Поезд заскользил вдоль перрона. Никто не махнул ему вслед рукой, не улыбнулся, и хорошо — он не хотел взваливать на других даже часть своей ноши. Я сам, сам! Он давно был в одиночестве, потому что людей, как самостоятельных существ, не воспринимал. Нет, легко привязывался, увлекался, но… другой казался ему продолжением собственного пространства: его несостоявшимся прошлым, его будущим в разнообразных ракурсах, в другом времени… Он нашел в себе и жадность Фаины, и мелочную гадость Ипполита, и патологическую обстоятельность, и страсть к безоглядному обжорству и пьянству, и тщеславие, и многое другое, что видел в окружающих его персонажах. Потому и видел, что узнавал свое. И таким образом мог понять другого. То, что он не мог приписать себе, обнаружить в своих закромах хотя бы под увеличительным стеклом, вызывало в нем глухое непонимание и недоумение. Мать, отец, Мартин всегда были его частями, частицами, а после смерти перешли в полное распоряжение — он принял их окончательно, боролся и спорил с самим собой. Какими они были — живыми, он не знал, и это иногда ужасало его, как может ужасать жизнь в мире теней. А вот с Аркадием все пошло не так.

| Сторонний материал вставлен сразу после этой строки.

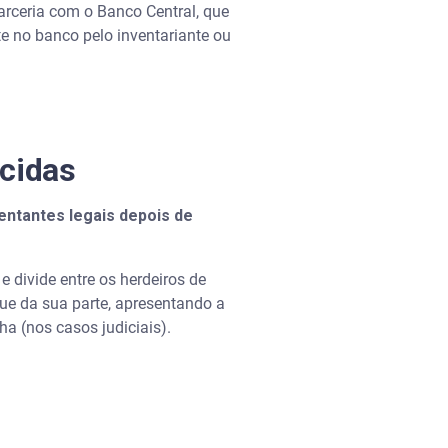
arceria com o Banco Central, que
te no banco pelo inventariante ou
ecidas
entantes legais depois de
e divide entre os herdeiros de
que da sua parte, apresentando a
lha (nos casos judiciais).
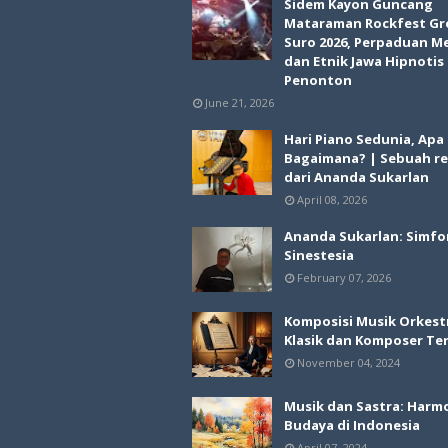
Sidem Kayon Guncang
Mataraman Rockfest Gr
Suro 2026, Perpaduan M
dan Etnik Jawa Hipnotis
Penonton
June 21, 2026
Hari Piano Sedunia, Apa
Bagaimana? | Sebuah re
dari Ananda Sukarlan
April 08, 2026
Ananda Sukarlan: Simfo
Sinestesia
February 07, 2026
Komposisi Musik Orkest
Klasik dan Komposer Te
November 04, 2024
Musik dan Sastra: Harm
Budaya di Indonesia
April 07, 2024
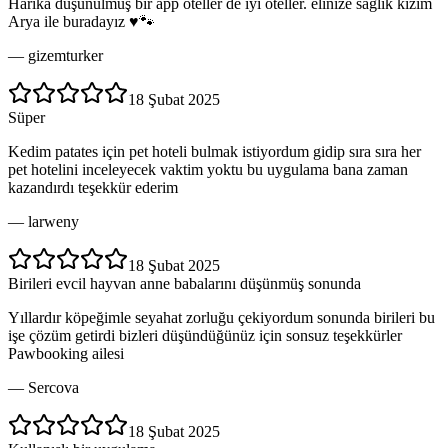
Harika düşünülmüş bir app oteller de iyi oteller. elinize sağlık kızım
Arya ile buradayız ♥️🐾
—
gizemturker
18 Şubat 2025
Süper
Kedim patates için pet hoteli bulmak istiyordum gidip sıra sıra her
pet hotelini inceleyecek vaktim yoktu bu uygulama bana zaman
kazandırdı teşekkür ederim
—
larweny
18 Şubat 2025
Birileri evcil hayvan anne babalarını düşünmüş sonunda
Yıllardır köpeğimle seyahat zorluğu çekiyordum sonunda birileri bu
işe çözüm getirdi bizleri düşündüğünüz için sonsuz teşekkürler
Pawbooking ailesi
—
Sercova
18 Şubat 2025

Почти сразу разочарование: лагерные истории надоели, собственное пространство не расширяется, новых ракурсов не предвидится… Старик оставался со своими глупостями, смешными страхами, дикими увлечениями, невежеством с точки зрения современной науки… Потом что-то начало смещаться — непостоянство Аркадия, его смешные и неуклюжие выходки, искренние слова, готовность всегда выслушать, накормить, помочь, утешить, их долгие беседы ни о чем, раздражавшие Марка, и в то же время такие необходимые… и главное, неизвестно отчего вдруг вспыхивающая жалость, недостойная сильного человека — то к согнутой спине, то к случайному слову или жесту, то к улыбке — все это вытащило Марка из его постоянной скорлупы; перед ним был человек в чем-то очень похожий на него, близкий, но другой, другой!.. Не вписывался в чужое пространство: выпадал — и оставался. Марк даже принимал от него слова утешения и поддержки, потому что чувствовал себя сильней старика. "Не так уж мне плохо, — говорил он, карабкаясь по темной лестнице, — вот Аркадию плохо, а он все равно жив, и даже веселится…" Он возвращался от Аркадия, будто выплакавшись, обретя мир под ложечкой, где жила-была его душа.

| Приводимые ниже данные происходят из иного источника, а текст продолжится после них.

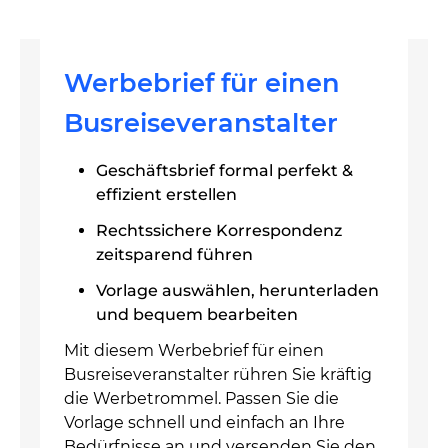
Werbebrief für einen
Busreiseveranstalter
Geschäftsbrief formal perfekt &
effizient erstellen
Rechtssichere Korrespondenz
zeitsparend führen
Vorlage auswählen, herunterladen
und bequem bearbeiten
Mit diesem Werbebrief für einen
Busreiseveranstalter rühren Sie kräftig
die Werbetrommel. Passen Sie die
Vorlage schnell und einfach an Ihre
Bedürfnisse an und versenden Sie den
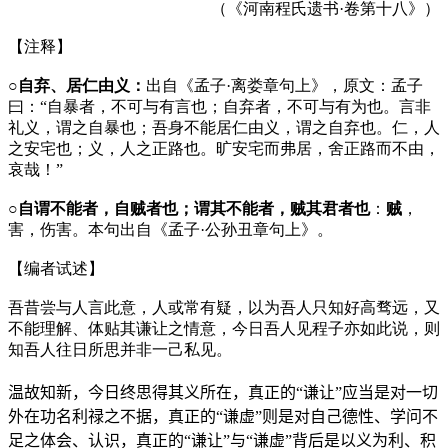
（《河南程氏遗书·卷第十八》）
【注释】
○
自弃、居仁由义：
出自《孟子·离娄章句上》，原文：孟子
曰：“自暴者，不可与有言也；自弃者，不可与有为也。言非
礼义，谓之自暴也；吾身不能居仁由义，谓之自弃也。仁，人
之安宅也；义，人之正路也。旷安宅而弗居，舍正路而不由，
哀哉！”
○
自谓不能者，自贼者也；谓其不能者，贼其君者也
：
贼
，
害，伤害。本句出自《孟子·公孙丑章句上》。
【编者试述】
吾昔尝与人言此意，人或常有疑，以为吾人只知好高骛远，又
不能理解、体贴其谦让之情意，今日吾人见程子亦如此说，则
知吾人往日所思并非一己私见。
温故知新，今日终思得其义所在，真正的“谦让
”
应当是对一切
外在功名利禄之不据，真正的“谦虚”则是对自己德性、学问不
足之体会、认识，真正的“谦让”与“谦虚”背后是以义为利、积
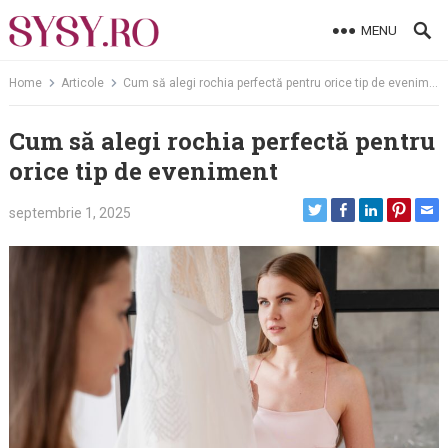
Skip
MENU
to
content
Home
Articole
Cum să alegi rochia perfectă pentru orice tip de eveniment
Cum să alegi rochia perfectă pentru
orice tip de eveniment
septembrie 1, 2025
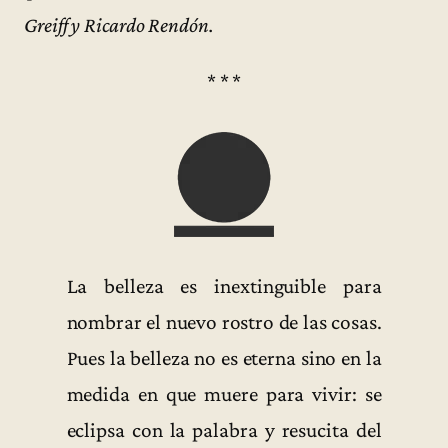
Greiff y Ricardo Rendón.
* * *
La belleza es inextinguible para
nombrar el nuevo rostro de las cosas.
Pues la belleza no es eterna sino en la
medida en que muere para vivir: se
eclipsa con la palabra y resucita del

Он, конечно, не верил в нее, отдельную от тела субстанцию — смешно даже подумать! Не верил, но все равно представлял ее после своей смерти — трупиком с ободранной кожей и замученными глазками… "Это навязчивое желание представлять себе несуществующее, плодить иллюзии и заблуждения, и погубили во мне ученого, который обязан разводить далеко в стороны то, что есть на самом деле, и что копошится, колышется во мне самом…"

Он вспомнил, как говорила ему Фаина — "у тебя раздвоение души, ты не живешь мыслью, врешь себе… а вот я — живу…" — и тут же страстно грешила, объясняя это долгим воздержанием, тяжелой жизнью в молодости, постоянным умственным напряжением, от которого следовало отвлечься, любовью к сладкому, своей подлостью, наконец, интересом к нему — "ты забавный, молодой, страстный, как с цепи сорвался, дурачок…" И всю эту кашу считала разумным объяснением!

Теперь он видел, что ничуть не лучше ее! Где же, в каком мире живут люди?